"""

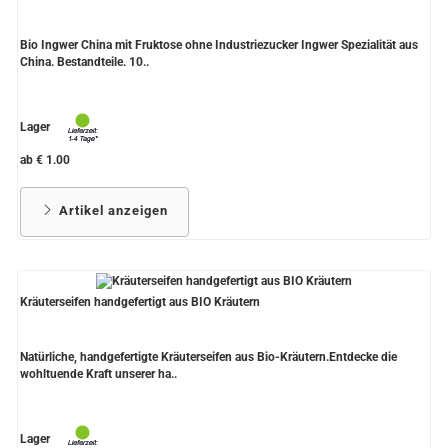
Bio Ingwer China mit Fruktose ohne Industriezucker Ingwer Spezialität aus
China. Bestandteile. 10..
Lager
ab € 1.00
Artikel anzeigen
Kräuterseifen handgefertigt aus BIO Kräutern
Natürliche, handgefertigte Kräuterseifen aus Bio-Kräutern.Entdecke die
wohltuende Kraft unserer ha..
Lager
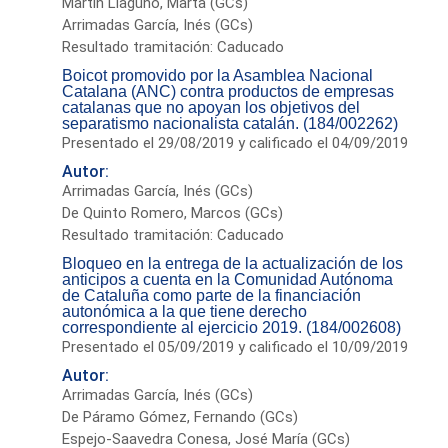
Martín Llaguno, Marta (GCs)
Arrimadas García, Inés (GCs)
Resultado tramitación: Caducado
Boicot promovido por la Asamblea Nacional
Catalana (ANC) contra productos de empresas
catalanas que no apoyan los objetivos del
separatismo nacionalista catalán. (184/002262)
Presentado el 29/08/2019 y calificado el 04/09/2019
Autor:
Arrimadas García, Inés (GCs)
De Quinto Romero, Marcos (GCs)
Resultado tramitación: Caducado
Bloqueo en la entrega de la actualización de los
anticipos a cuenta en la Comunidad Autónoma
de Cataluña como parte de la financiación
autonómica a la que tiene derecho
correspondiente al ejercicio 2019. (184/002608)
Presentado el 05/09/2019 y calificado el 10/09/2019
Autor:
Arrimadas García, Inés (GCs)
De Páramo Gómez, Fernando (GCs)
Espejo-Saavedra Conesa, José María (GCs)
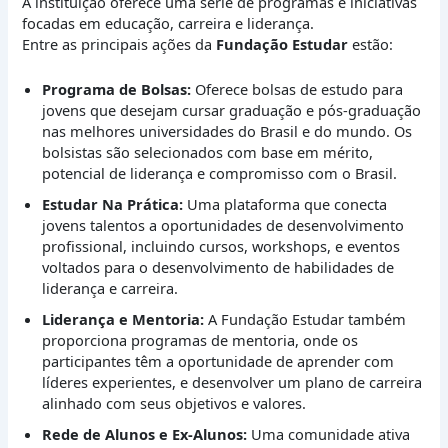
A instituição oferece uma série de programas e iniciativas
focadas em educação, carreira e liderança.
Entre as principais ações da
Fundação Estudar
estão:
Programa de Bolsas:
Oferece bolsas de estudo para
jovens que desejam cursar graduação e pós-graduação
nas melhores universidades do Brasil e do mundo. Os
bolsistas são selecionados com base em mérito,
potencial de liderança e compromisso com o Brasil.
Estudar Na Prática:
Uma plataforma que conecta
jovens talentos a oportunidades de desenvolvimento
profissional, incluindo cursos, workshops, e eventos
voltados para o desenvolvimento de habilidades de
liderança e carreira.
Liderança e Mentoria:
A Fundação Estudar também
proporciona programas de mentoria, onde os
participantes têm a oportunidade de aprender com
líderes experientes, e desenvolver um plano de carreira
alinhado com seus objetivos e valores.
Rede de Alunos e Ex-Alunos:
Uma comunidade ativa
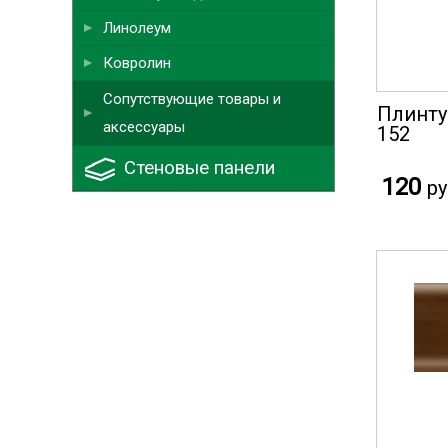
Линолеум
Ковролин
Сопутствующие товары и
Плинту
аксессуары
152
Стеновые панели
120
ру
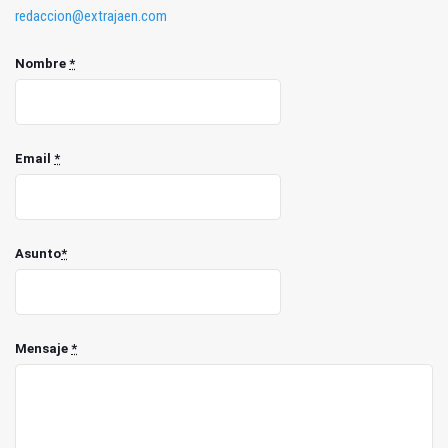
redaccion@extrajaen.com
Nombre
*
Email
*
Asunto
*
Mensaje
*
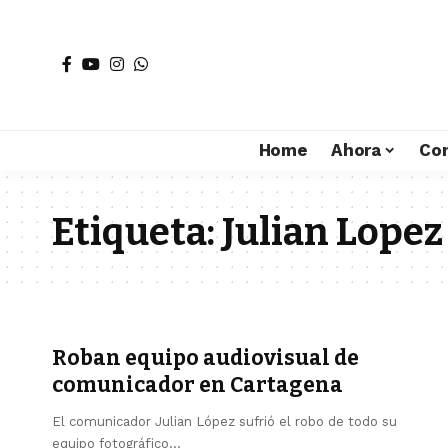
Home
Ahora
Co
Etiqueta:
Julian Lopez
Roban equipo audiovisual de
comunicador en Cartagena
El comunicador Julian López sufrió el robo de todo su
equipo fotográfico…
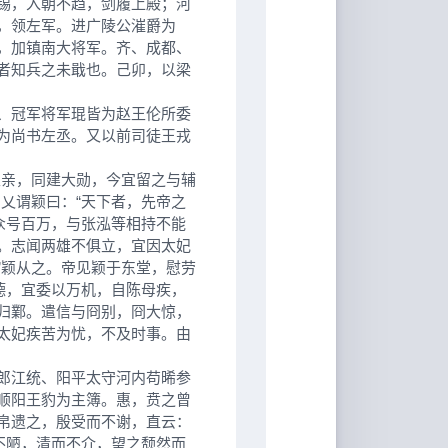
锡，入朝不趋，剑履上殿；河
，领左军。进广陵公漼爵为
，加镇南大将军。齐、成都、
者知兵之未戢也。己卯，以梁
、冠军将军琨皆为赵王伦所委
为尚书左丞。又以前司徒王戎
亲，同建大勋，今宜留之与辅
乂谓颖曰：“天下者，先帝之
众号百万，与张泓等相持不能
。志闻两雄不俱立，宜因太妃
”颖从之。帝见颖于东堂，慰劳
德，宜委以万机，自陈母疾，
归鄴。遣信与冏别，冏大惊，
太妃疾苦为忧，不及时事。由
郎江统、阳平太守河内苟晞参
顺阳王豹为主簿。惠，贲之曾
帛遗之，殷受而不谢，直云：
不陋，清而不介，望之颓然而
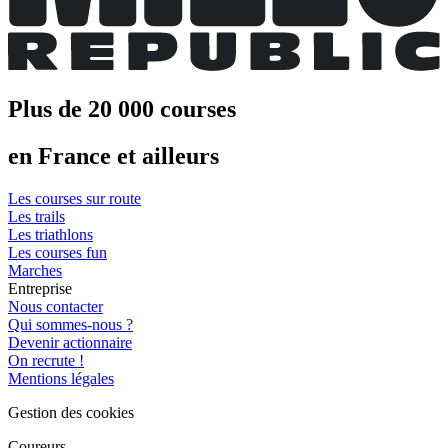
Plus de 20 000 courses
en France et ailleurs
Les courses sur route
Les trails
Les triathlons
Les courses fun
Marches
Entreprise
Nous contacter
Qui sommes-nous ?
Devenir actionnaire
On recrute !
Mentions légales
Gestion des cookies
Coureurs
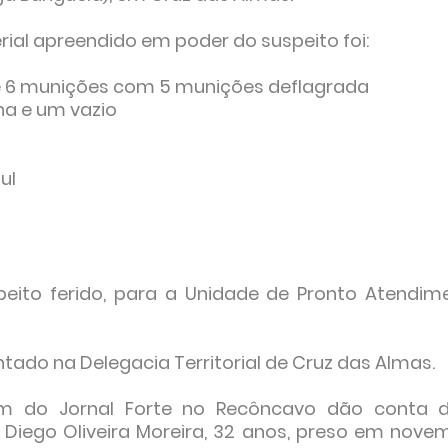
ial apreendido em poder do suspeito foi:
 6 munições com 5 munições deflagrada ⁣
na e um vazio⁣
l⁣
peito ferido, para a Unidade de Pronto Atendim
ntado na Delegacia Territorial de Cruz das Almas.
em do Jornal Forte no Recôncavo dão conta 
 Diego Oliveira Moreira, 32 anos, preso em nove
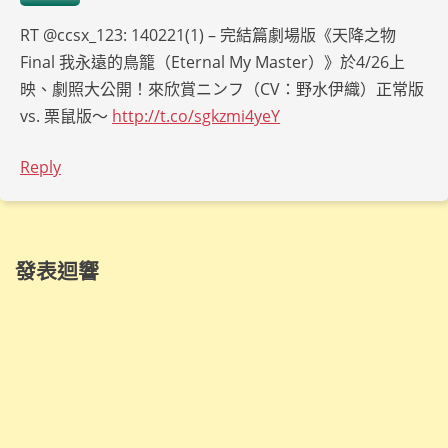
RT @ccsx_123: 140221(1) – 完結篇劇場版《天降之物
Final 我永遠的鳥籠（Eternal My Master）》於4/26上
映、劇照大公開！來欣賞ニンフ（CV：野水伊織）正常版
vs. 栗鼠版～
http://t.co/sgkzmi4yeY
Reply
發表迴響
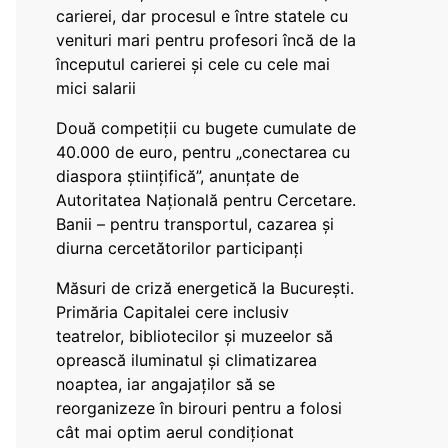
carierei, dar procesul e între statele cu
venituri mari pentru profesori încă de la
începutul carierei și cele cu cele mai
mici salarii
Două competiții cu bugete cumulate de
40.000 de euro, pentru „conectarea cu
diaspora științifică”, anunțate de
Autoritatea Națională pentru Cercetare.
Banii – pentru transportul, cazarea și
diurna cercetătorilor participanți
Măsuri de criză energetică la București.
Primăria Capitalei cere inclusiv
teatrelor, bibliotecilor și muzeelor să
oprească iluminatul și climatizarea
noaptea, iar angajaților să se
reorganizeze în birouri pentru a folosi
cât mai optim aerul condiționat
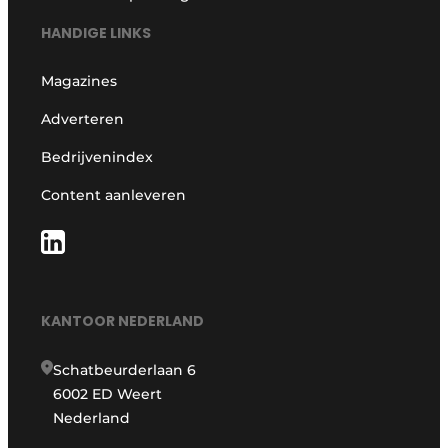
HANDIGE LINKS
Magazines
Adverteren
Bedrijvenindex
Content aanleveren
KANTOOR NEDERLAND
Schatbeurderlaan 6
6002 ED Weert
Nederland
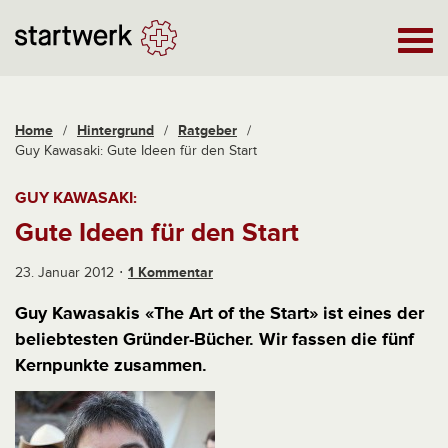
Home
/
Hintergrund
/
Ratgeber
/
Guy Kawasaki: Gute Ideen für den Start
GUY KAWASAKI:
Gute Ideen für den Start
23. Januar 2012
1 Kommentar
Guy Kawasakis «The Art of the Start» ist eines der
beliebtesten Gründer-Bücher. Wir fassen die fünf
Kernpunkte zusammen.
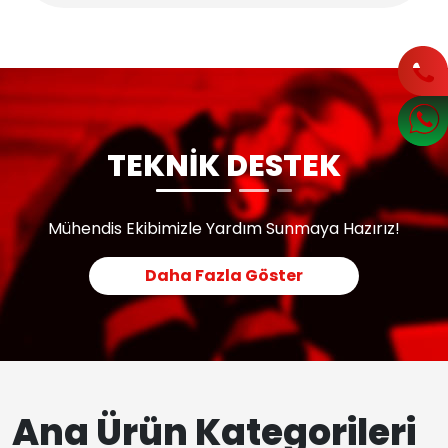
TEKNİK DESTEK
Mühendis Ekibimizle Yardım Sunmaya Hazırız!
Daha Fazla Göster
Ana Ürün Kategorileri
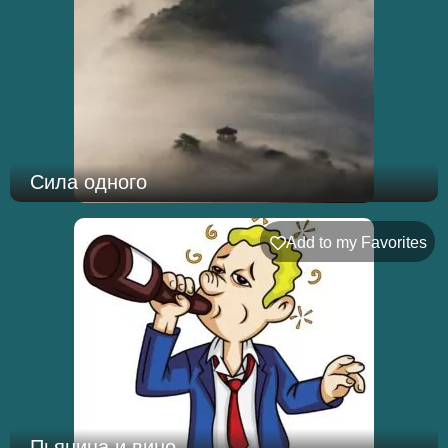
Сила одного
Add to my Favorites
Пьяница и вино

"""

## WHAT YOU NEED TO DO
Present the lines starting at "Martín Llaguno, Marta (GCs)" and ending at "Espejo-Saavedra Conesa, José María (GCs)" as a Markdown table with the columns Row and Line, giving each line its own numbered row and omitting blank lines.

## TASK RESPONSE
| Row | Line |
|---|---|
| 1 | Martín Llaguno, Marta (GCs) |
| 2 | Arrimadas García, Inés (GCs) |
| 3 | Resultado tramitación: Caducado |
| 4 | Boicot promovido por la Asamblea Nacional |
| 5 | Catalana (ANC) contra productos de empresas |
| 6 | catalanas que no apoyan los objetivos del |
| 7 | separatismo nacionalista catalán. (184/002262) |
| 8 | Presentado el 29/08/2019 y calificado el 04/09/2019 |
| 9 | Autor: |
| 10 | Arrimadas García, Inés (GCs) |
| 11 | De Quinto Romero, Marcos (GCs) |
| 12 | Resultado tramitación: Caducado |
| 13 | Bloqueo en la entrega de la actualización de los |
| 14 | anticipos a cuenta en la Comunidad Autónoma |
| 15 | de Cataluña como parte de la financiación |
| 16 | autonómica a la que tiene derecho |
| 17 | correspondiente al ejercicio 2019. (184/002608) |
| 18 | Presentado el 05/09/2019 y calificado el 10/09/2019 |
| 19 | Autor: |
| 20 | Arrimadas García, Inés (GCs) |
| 21 | De Páramo Gómez, Fernando (GCs) |
| 22 | Espejo-Saavedra Conesa, José María (GCs) |